« Je ne crois pas que ceci sera remplacé par un ordinateur quantique dans l’avenir » [traduction], déclare Rajibul Islam, professeur à l’IQC ainsi qu’au Département de physique et d’astronomie, en désignant son ordinateur de bureau.
Il voit plutôt des ordinateurs classiques comme celui de son bureau travailler de concert avec des ordinateurs quantiques pour résoudre des problèmes actuellement hors de portée des seuls ordinateurs classiques. Grâce à de nouvelles recherches, M. Islam croit que des réseaux neuronaux entraînés — des systèmes d’apprentissage automatique classiques qui ont « appris » à résoudre un problème en analysant des exemples — pourraient jouer un rôle important dans cet avenir hybride.
Rajibul Islam, en collaboration avec Roger Melko, membre affilié de l’IQC ainsi que professeur au Département de physique et d’astronomie, a démontré qu’un réseau neuronal entraîné peut rapidement déterminer le bon montage pour exécuter une simulation quantique donnée. Il s’agit d’une étape vers des ordinateurs hybrides classiques-quantiques qui seront utilisés pour résoudre les problèmes les plus difficiles en physique et en science des matériaux.
Facile dans un sens, pas si facile dans l’autre
Dans presque tous les domaines de l’informatique, il y a un vaste ensemble de problèmes, appelés problèmes inverses, qui sont très faciles à résoudre dans un sens, mais extrêmement difficiles à résoudre dans le sens opposé.
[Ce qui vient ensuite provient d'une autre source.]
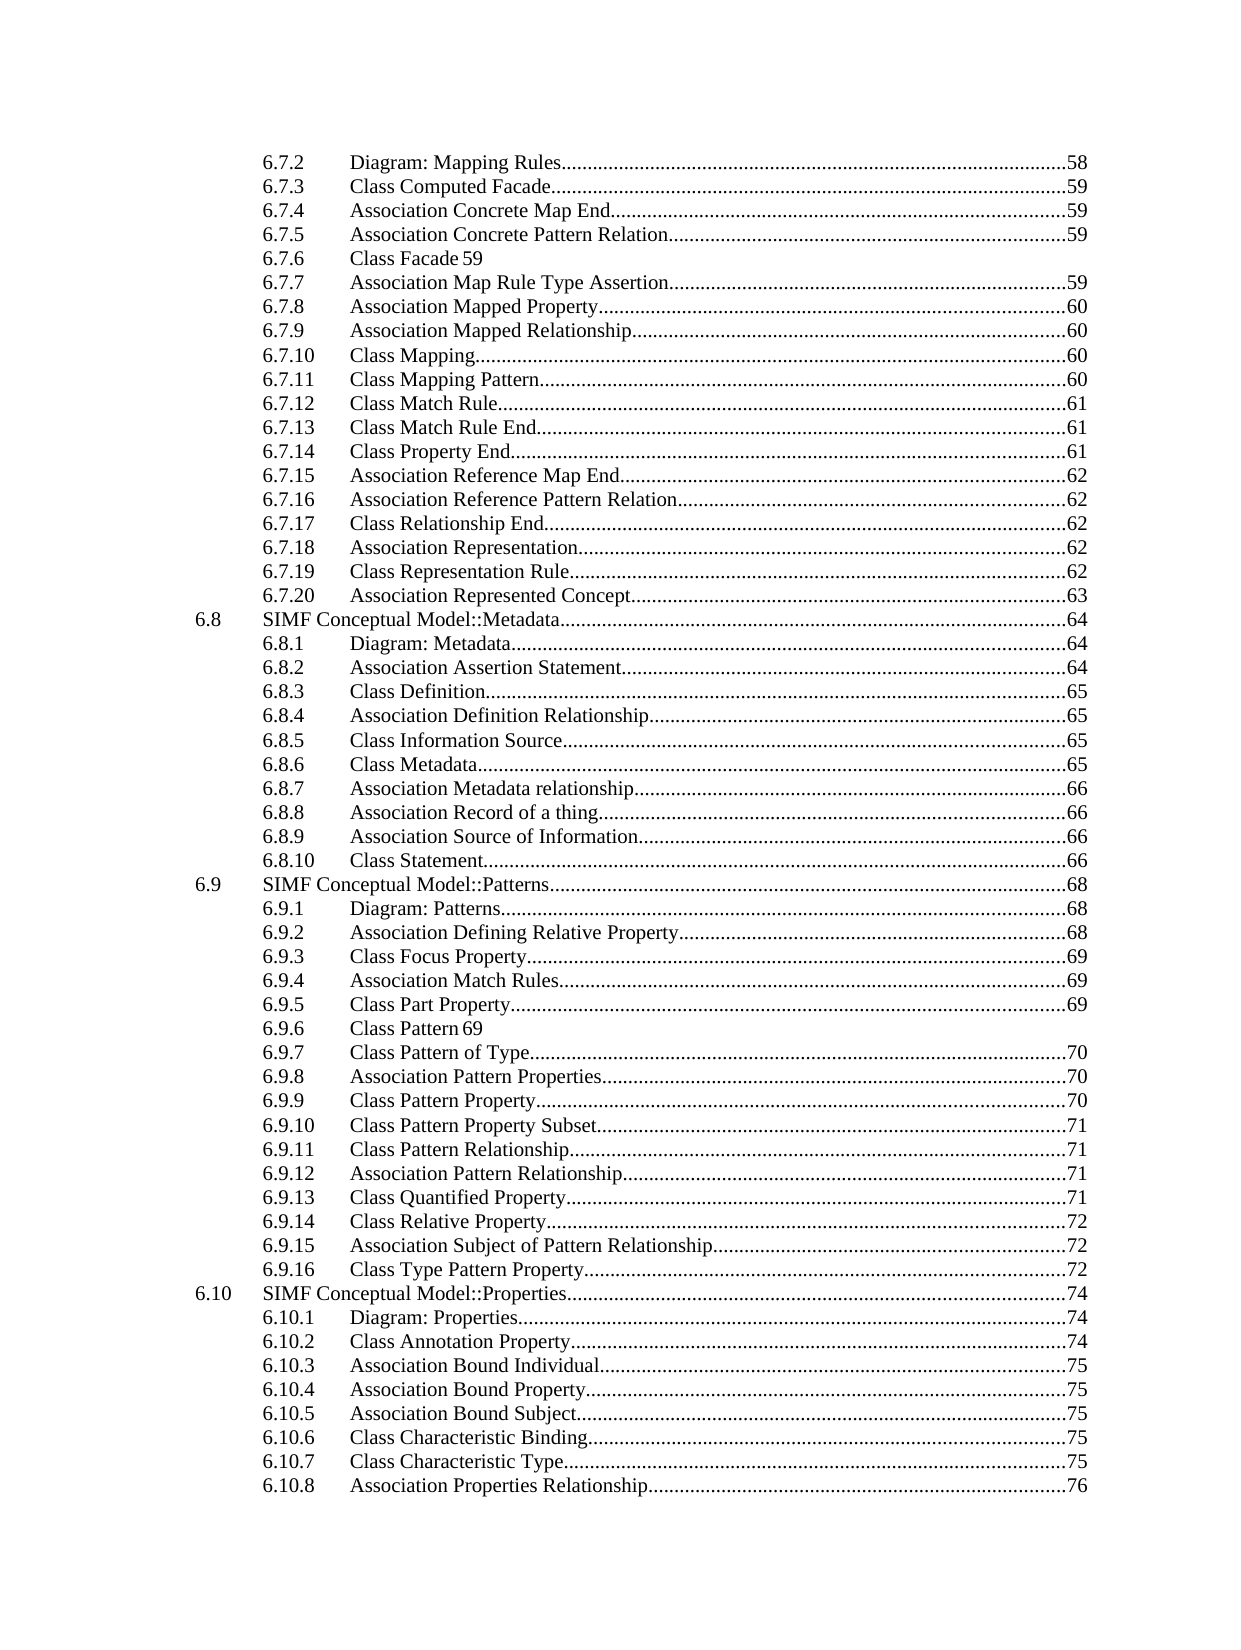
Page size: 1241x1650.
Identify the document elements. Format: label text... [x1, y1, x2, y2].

Les expérimentateurs qui tentent de simuler un système quantique avec un simulateur à ions piégés font face à un problème inverse.
En fixant les paramètres du simulateur — comme la fréquence et l’intensité des lasers —, il est facile de résoudre une équation et de déterminer quelle interaction est reproduite dans le simulateur avec ces paramètres. Par contre, lorsque des chercheurs veulent calculer comment régler leurs lasers pour simuler une interaction quantique précise telle que les interactions entre électrons dans un matériau quantique, un ordinateur classique doit faire des calculs, parfois pendant des heures dans le cas d’un système de grande taille, pour chaque interaction à simuler.
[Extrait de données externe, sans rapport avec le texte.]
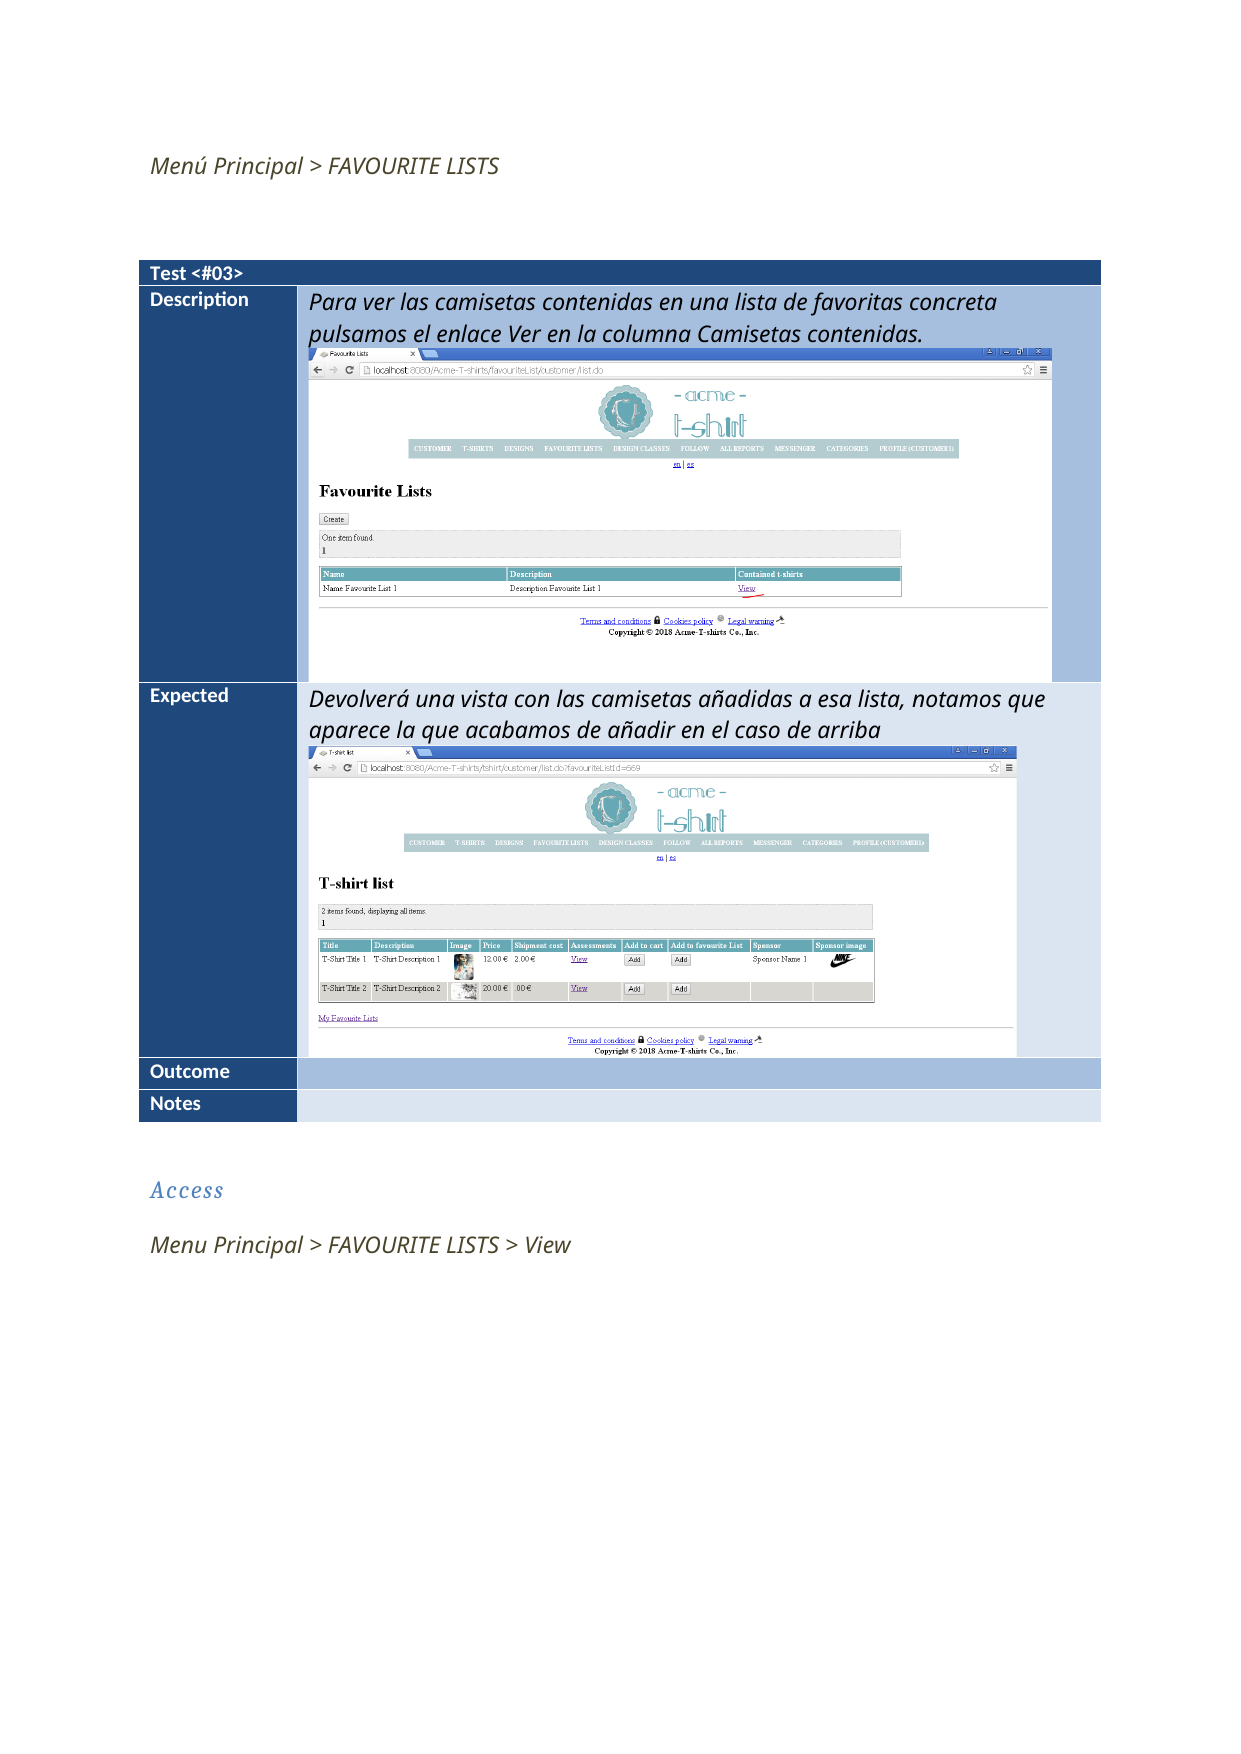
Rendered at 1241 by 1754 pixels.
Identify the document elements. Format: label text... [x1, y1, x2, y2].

table_cell Notes [139, 1090, 297, 1122]
table_cell Outcome [139, 1058, 297, 1089]
picture [308, 348, 1052, 682]
text Menu Principal > FAVOURITE LISTS > View [150, 1229, 1090, 1261]
table_cell [298, 1058, 1101, 1089]
text Menú Principal > FAVOURITE LISTS [150, 150, 1090, 181]
table_cell Description [139, 286, 297, 682]
table_header Test <#03> [139, 260, 1101, 285]
subtitle Access [150, 1176, 1090, 1204]
table_cell Para ver las camisetas contenidas en una lista de favoritas concreta pulsamos el enlace Ver en la columna Camisetas contenidas. [298, 286, 1101, 682]
table_cell Devolverá una vista con las camisetas añadidas a esa lista, notamos que aparece la que acabamos de añadir en el caso de arriba [298, 683, 1101, 1057]
picture [308, 745, 1017, 1057]
table_cell [298, 1090, 1101, 1122]
table_cell Expected [139, 683, 297, 1057]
Après s’être rendu compte que ce problème est en réalité un problème inverse, MM. Islam et Melko ont eu une idée : pourrait-on entraîner un réseau neuronal à reconnaître un éventuel modèle entre les paramètres expérimentaux et les interactions entre ions piégés? Impossible de le savoir sans essayer. Ils ont demandé à Marina Drygala et à Yi Hong Teoh, étudiants de 1er cycle à l’Université de Waterloo, de travailler sur la question.
Mise à l’épreuve d’une idée
Les 2 étudiants ont trouvé que le réseau neuronal, entraîné avec des milliers et des milliers de paramètres synthétisés et les interactions résultantes, convergeait vers un modèle reliant les premiers aux secondes.
Même si l’entraînement peut prendre des heures ou des jours selon la taille du système à ions piégés, une fois que cet entraînement est fait, un ordinateur de bureau ordinaire peut donner en moins d’une milliseconde les paramètres expérimentaux requis pour simuler une interaction quantique précise. De plus, comme la difficulté du réseau neuronal est de résoudre un problème inverse, il est très facile de vérifier que les résultats sont exacts une fois que le travail difficile est complété.
« Ce problème inverse peut s’appliquer à un grand nombre de situations différentes en informatique quantique, dit M. Islam. Dans le cas des puces ioniques très complexes utilisées par des entreprises comme Honeywell et IonQ, les problèmes concernant les tensions et le potentiel électriques appliqués à leurs ions sont essentiellement les mêmes. » [traduction]
Rajibul Islam espère que d’autres applications de cette démarche d’apprentissage automatique feront surface, et qu’un jour des ordinateurs quantiques assistés de systèmes d’apprentissage automatique pourront résoudre les problèmes les plus difficiles en physique et en science des matériaux.
« Je crois que l’avenir de l’informatique quantique combinera les forces du calcul classique comme l’apprentissage automatique et celles de la physique quantique afin de résoudre des problèmes qui sont difficiles pour l’un des deux, poursuit-il. Le résultat que nous venons d’obtenir constitue un grand pas dans cette direction. » [traduction]
L’article Machine learning design of a trapped-ion quantum spin simulator (Utilisation de l’apprentissage automatique pour la conception d’un simulateur de spin quantique à ions piégés) a été publié le 21 janvier 2020 dans Quantum Science and Technology.